Había también que reemprender la obra apostólica de la conversión de los
infieles. En aquel mismo tiempo en que se abrían las universidades y en que se
agitaban los primeros esfuerzos del racionalismo, las inmensas regiones de Asia
y de África se ofrecían a las empresas y a las investigaciones de Europa[1].
Pronto se revelará América al viejo mundo.
Precisamente
entonces aparecieron las grandes familias de las órdenes religiosas propiamente
dichas, la de santo
Domingo y la de san Francisco.
Con estos institutos recibió el estado religioso nueva misión y nueva
forma. No estuvo llamado únicamente a sostener a las Iglesias particulares y a
realizar obras locales en los órdenes monástico y canónico, sino a servir a la
Iglesia universal con un ministerio esencial y propiamente apostólico.
Y
como este apostolado respecta a la Iglesia entera, debió ser por su misma naturaleza
esencial y propiamente dependiente del Soberano Pontífice, dirigido por él y en
ninguna parte limitado por barreras de circunscripciones o de jurisdicciones
particulares.
Otras
órdenes religiosas aparecieron tras las órdenes de santo Domingo y de san
Francisco. Se las reúne bajo el nombre común de fratres y todas tienen
una fisonomía común. Tales son las órdenes de los carmelitas, de los agustinos,
de los mínimos.
La
edad media se terminó en medio de sus inmensos trabajos.
Finalmente,
en el siglo XVI este apostolado de los religiosos recibió nueva forma en la
gran familia de los clérigos regulares.
Entre éstos corresponde incontestablemente el puesto más glorioso a la
Compañía de Jesús, suscitada por el Espíritu de Dios para sostener a la Iglesia
en sus combates contra el protestantismo y el racionalismo moderno, al mismo
tiempo que para extender más la obra de las misiones entre los infieles.

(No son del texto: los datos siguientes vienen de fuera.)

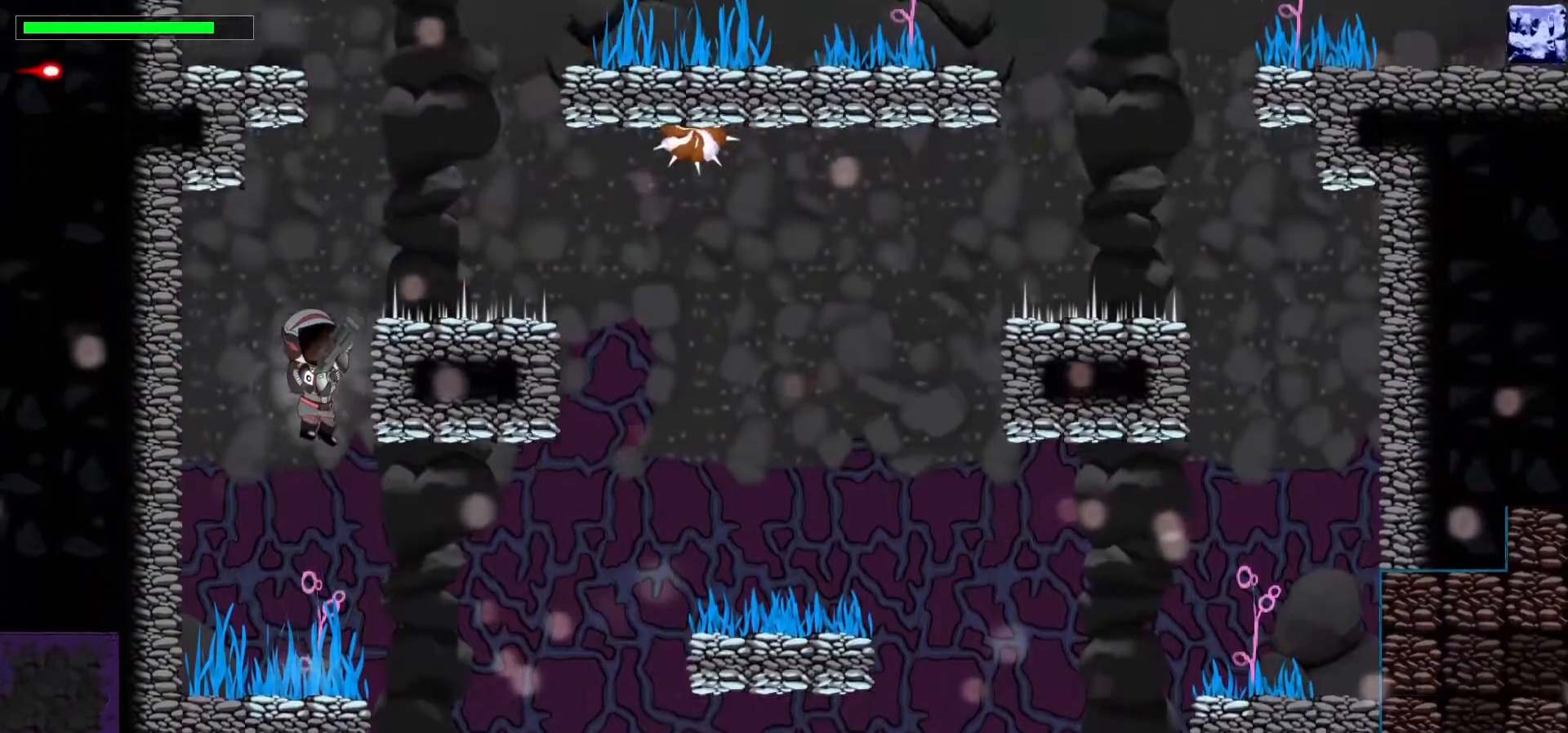
{"keys": ["up"], "events": [[50, "c", "down"], [133, "right", "up"], [167, "c", "up"], [383, "left", "down"], [483, "left", "up"]]}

Esta ilustre Compañía, con sus apóstoles, sus doctores y sus santos, no
cesó de constituir la vanguardia de la Iglesia militante y mereció el insigne honor y el privilegio de
ser cada vez más violentamente atacada y perseguida por los enemigos de Jesucristo
y de su Iglesia. Alabada por el Espíritu Santo desde su cuna en el sagrado concilio
de Trento[2], no cesa de dar a la Iglesia doctores, apóstoles
y mártires.
A
los clérigos regulares hay que asimilar todavía por su género de vida y su vocación
especial los clérigos que viven en comunidad y las grandes familias de san Alfonso de Ligorio y de san
Pablo de la Cruz, y luego, más cerca
del clero secular bajo la disciplina de los santos votos, los sacerdotes de la
Misión, y finalmente las numerosas congregaciones modernas de oblatos, y de
misioneros.
[1] Nada
más admirable y quizá menos conocido que el inmenso desarrollo de las misiones
dominicanas y franciscanas, extendidas desde Groenlandia hasta el Norte de
China, y de Siria hasta el Sur de Abisinia.
[2] Concilio de Trento, sesión 25 (1563), Decreto (de
reforma) sobre los regulares y las monjas, can. 16; Hefele 10, 607.